=== Begin Enclosure ===

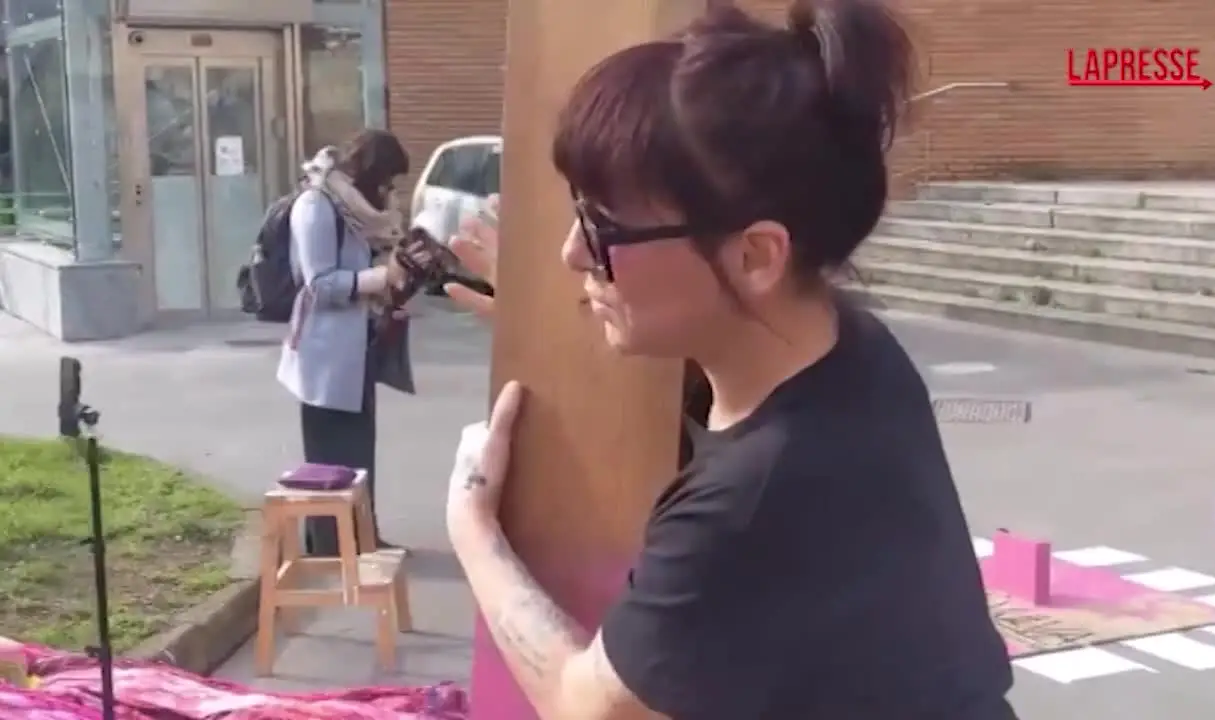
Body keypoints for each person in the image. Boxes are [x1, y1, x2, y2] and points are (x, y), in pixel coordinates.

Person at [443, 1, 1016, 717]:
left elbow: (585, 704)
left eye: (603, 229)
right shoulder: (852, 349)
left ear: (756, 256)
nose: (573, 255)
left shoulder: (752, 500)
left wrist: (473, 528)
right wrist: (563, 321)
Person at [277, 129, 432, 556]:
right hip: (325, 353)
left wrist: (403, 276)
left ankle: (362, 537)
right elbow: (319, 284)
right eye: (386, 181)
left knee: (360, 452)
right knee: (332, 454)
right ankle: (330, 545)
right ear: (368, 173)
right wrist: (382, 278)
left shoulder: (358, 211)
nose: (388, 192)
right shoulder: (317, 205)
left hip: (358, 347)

=== End Enclosure ===

■ **What the task asks**
Give back, unaltered, each line of the listing from the first to the line that contains "nose: (573, 255)", leaving every picture out.

■ **Finished task**
Body keypoints for each person in the image. Boxes are [x1, y1, x2, y2] and points are (x, y), in pixel coordinates.

Person at [443, 1, 1016, 717]:
left elbow: (585, 704)
left eye: (603, 229)
right shoulder: (852, 349)
left ear: (756, 256)
nose: (573, 255)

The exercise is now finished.